Interface RowLevelOperation

  • All Known Subinterfaces:
    SupportsDelta

    public interface RowLevelOperation
    A logical representation of a data source DELETE, UPDATE, or MERGE operation that requires rewriting data.
    • Nested Class Summary

      Nested Classes 
      Modifier and Type Interface Description
      static class  RowLevelOperation.Command
      The SQL operation being performed.
    • Method Summary

      All Methods Instance Methods Abstract Methods Default Methods 
      Modifier and Type Method Description
      RowLevelOperation.Command command()
      Returns the actual SQL operation being performed.
      default java.lang.String description()
      Returns the description associated with this row-level operation.
      org.apache.spark.sql.connector.read.ScanBuilder newScanBuilder​(org.apache.spark.sql.util.CaseInsensitiveStringMap options)
      Returns a scan builder to configure a scan for this row-level operation.
      org.apache.spark.sql.connector.write.WriteBuilder newWriteBuilder​(ExtendedLogicalWriteInfo info)
      Returns a write builder to configure a write for this row-level operation.
      default org.apache.spark.sql.connector.expressions.NamedReference[] requiredMetadataAttributes()
      Returns metadata attributes that are required to perform this row-level operation.
    • Method Detail

      • description

        default java.lang.String description()
        Returns the description associated with this row-level operation.
      • newScanBuilder

        org.apache.spark.sql.connector.read.ScanBuilder newScanBuilder​(org.apache.spark.sql.util.CaseInsensitiveStringMap options)
        Returns a scan builder to configure a scan for this row-level operation.

        Sources fall into two categories: those that can handle a delta of rows and those that need to replace groups (e.g. partitions, files).
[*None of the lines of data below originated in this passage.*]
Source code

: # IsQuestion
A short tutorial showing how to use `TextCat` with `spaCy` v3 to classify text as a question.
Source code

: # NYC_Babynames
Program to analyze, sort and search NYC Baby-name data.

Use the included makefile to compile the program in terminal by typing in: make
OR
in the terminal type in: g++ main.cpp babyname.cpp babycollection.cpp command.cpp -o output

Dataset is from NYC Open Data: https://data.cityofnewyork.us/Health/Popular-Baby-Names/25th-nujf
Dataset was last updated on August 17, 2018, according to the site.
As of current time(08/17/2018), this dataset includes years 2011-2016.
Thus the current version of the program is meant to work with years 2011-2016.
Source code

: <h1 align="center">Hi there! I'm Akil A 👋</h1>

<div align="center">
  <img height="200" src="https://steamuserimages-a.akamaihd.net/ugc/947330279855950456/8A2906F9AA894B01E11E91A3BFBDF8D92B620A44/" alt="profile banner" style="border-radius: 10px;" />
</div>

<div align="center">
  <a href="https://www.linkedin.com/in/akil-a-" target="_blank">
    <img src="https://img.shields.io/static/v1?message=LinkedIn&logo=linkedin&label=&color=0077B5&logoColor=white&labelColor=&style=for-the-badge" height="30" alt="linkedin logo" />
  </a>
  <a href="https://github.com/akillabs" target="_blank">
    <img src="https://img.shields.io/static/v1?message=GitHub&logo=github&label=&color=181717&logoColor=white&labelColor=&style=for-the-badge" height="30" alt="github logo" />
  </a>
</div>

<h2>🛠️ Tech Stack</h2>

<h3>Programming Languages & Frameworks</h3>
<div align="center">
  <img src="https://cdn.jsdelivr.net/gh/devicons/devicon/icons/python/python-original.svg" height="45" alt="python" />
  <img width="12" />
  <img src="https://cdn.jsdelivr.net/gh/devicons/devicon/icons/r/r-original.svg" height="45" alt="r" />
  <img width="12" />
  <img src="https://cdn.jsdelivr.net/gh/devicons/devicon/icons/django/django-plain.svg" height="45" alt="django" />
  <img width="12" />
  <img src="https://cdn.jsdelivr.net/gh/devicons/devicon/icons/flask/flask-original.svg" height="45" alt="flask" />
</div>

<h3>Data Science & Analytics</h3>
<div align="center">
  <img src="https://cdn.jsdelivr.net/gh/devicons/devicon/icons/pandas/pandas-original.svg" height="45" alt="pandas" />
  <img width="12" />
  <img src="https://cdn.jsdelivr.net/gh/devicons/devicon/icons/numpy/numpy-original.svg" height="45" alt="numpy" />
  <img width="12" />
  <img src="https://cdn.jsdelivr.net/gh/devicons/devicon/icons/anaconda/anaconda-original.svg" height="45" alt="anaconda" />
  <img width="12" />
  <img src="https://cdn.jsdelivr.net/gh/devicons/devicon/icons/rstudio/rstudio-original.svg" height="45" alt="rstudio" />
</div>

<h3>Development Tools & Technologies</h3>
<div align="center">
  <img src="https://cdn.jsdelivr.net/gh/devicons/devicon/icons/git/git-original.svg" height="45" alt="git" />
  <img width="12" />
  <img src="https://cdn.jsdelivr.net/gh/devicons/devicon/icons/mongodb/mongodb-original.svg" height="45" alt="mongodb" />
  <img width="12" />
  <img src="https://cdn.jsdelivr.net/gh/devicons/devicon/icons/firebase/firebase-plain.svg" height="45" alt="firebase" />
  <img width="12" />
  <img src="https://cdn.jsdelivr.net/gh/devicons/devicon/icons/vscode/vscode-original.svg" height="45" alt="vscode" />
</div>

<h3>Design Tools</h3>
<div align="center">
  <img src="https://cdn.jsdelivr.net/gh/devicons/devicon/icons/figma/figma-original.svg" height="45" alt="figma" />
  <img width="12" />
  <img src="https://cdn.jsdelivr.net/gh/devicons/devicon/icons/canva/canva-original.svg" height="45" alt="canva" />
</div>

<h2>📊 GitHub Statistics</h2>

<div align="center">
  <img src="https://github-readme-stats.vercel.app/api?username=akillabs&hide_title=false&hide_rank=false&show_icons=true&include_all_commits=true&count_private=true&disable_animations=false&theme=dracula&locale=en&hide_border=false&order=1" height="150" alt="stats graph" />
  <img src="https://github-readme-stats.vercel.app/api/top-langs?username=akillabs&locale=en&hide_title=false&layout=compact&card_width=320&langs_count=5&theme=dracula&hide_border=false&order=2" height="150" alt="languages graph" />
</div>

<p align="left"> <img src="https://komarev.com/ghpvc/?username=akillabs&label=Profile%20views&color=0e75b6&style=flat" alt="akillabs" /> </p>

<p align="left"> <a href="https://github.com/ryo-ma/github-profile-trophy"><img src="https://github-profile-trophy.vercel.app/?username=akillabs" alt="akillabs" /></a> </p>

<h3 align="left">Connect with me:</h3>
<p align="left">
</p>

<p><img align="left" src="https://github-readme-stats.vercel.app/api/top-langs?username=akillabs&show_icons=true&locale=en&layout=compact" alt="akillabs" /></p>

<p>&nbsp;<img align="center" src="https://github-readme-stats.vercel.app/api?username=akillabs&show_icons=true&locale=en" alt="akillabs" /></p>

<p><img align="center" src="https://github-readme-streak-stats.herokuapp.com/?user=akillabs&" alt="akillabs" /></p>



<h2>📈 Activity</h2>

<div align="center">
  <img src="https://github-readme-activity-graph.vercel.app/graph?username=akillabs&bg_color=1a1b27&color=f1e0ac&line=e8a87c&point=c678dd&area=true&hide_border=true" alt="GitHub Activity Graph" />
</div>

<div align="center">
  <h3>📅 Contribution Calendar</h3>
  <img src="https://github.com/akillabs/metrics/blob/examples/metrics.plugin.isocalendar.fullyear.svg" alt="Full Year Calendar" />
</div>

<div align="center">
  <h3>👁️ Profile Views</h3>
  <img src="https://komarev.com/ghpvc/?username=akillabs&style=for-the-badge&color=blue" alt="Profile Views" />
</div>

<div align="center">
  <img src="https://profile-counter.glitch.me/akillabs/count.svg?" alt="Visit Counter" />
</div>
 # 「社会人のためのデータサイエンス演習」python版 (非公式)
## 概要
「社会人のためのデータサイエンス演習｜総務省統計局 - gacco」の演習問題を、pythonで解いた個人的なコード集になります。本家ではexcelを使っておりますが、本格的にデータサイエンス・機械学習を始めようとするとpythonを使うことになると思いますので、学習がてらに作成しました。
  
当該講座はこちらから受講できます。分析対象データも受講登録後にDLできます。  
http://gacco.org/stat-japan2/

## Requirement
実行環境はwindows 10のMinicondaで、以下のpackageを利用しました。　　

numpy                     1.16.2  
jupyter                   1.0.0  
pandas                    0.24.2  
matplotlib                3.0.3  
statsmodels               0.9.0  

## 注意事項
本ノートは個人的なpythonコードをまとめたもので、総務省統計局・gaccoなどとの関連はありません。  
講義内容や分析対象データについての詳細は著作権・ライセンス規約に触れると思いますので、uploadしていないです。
Sources that handle deltas allow Spark to quickly discard unchanged rows and have no requirements for input scans. Sources that replace groups of rows can discard deleted rows but need to keep unchanged rows to be passed back into the source. This means that scans for such data sources must produce all rows in a group if any are returned. Some sources will avoid pushing filters into files (file granularity), while others will avoid pruning files within a partition (partition granularity).

        For example, if a source can only replace partitions, all rows from a partition must be returned by the scan, even if a filter can narrow the set of changes to a single file in the partition. Similarly, a source that can swap individual files must produce all rows of files where at least one record must be changed, not just the rows that must be changed.

      • newWriteBuilder

        org.apache.spark.sql.connector.write.WriteBuilder newWriteBuilder​(ExtendedLogicalWriteInfo info)
        Returns a write builder to configure a write for this row-level operation.

        Note that Spark will first configure the scan and then the write, allowing data sources to pass information from the scan to the write. For example, the scan can report which condition was used to read the data that may be needed by the write under certain isolation levels.

      • requiredMetadataAttributes

        default org.apache.spark.sql.connector.expressions.NamedReference[] requiredMetadataAttributes()
        Returns metadata attributes that are required to perform this row-level operation.

        Data sources that can use this method to project metadata columns needed for writing the data back (e.g. metadata columns for grouping data).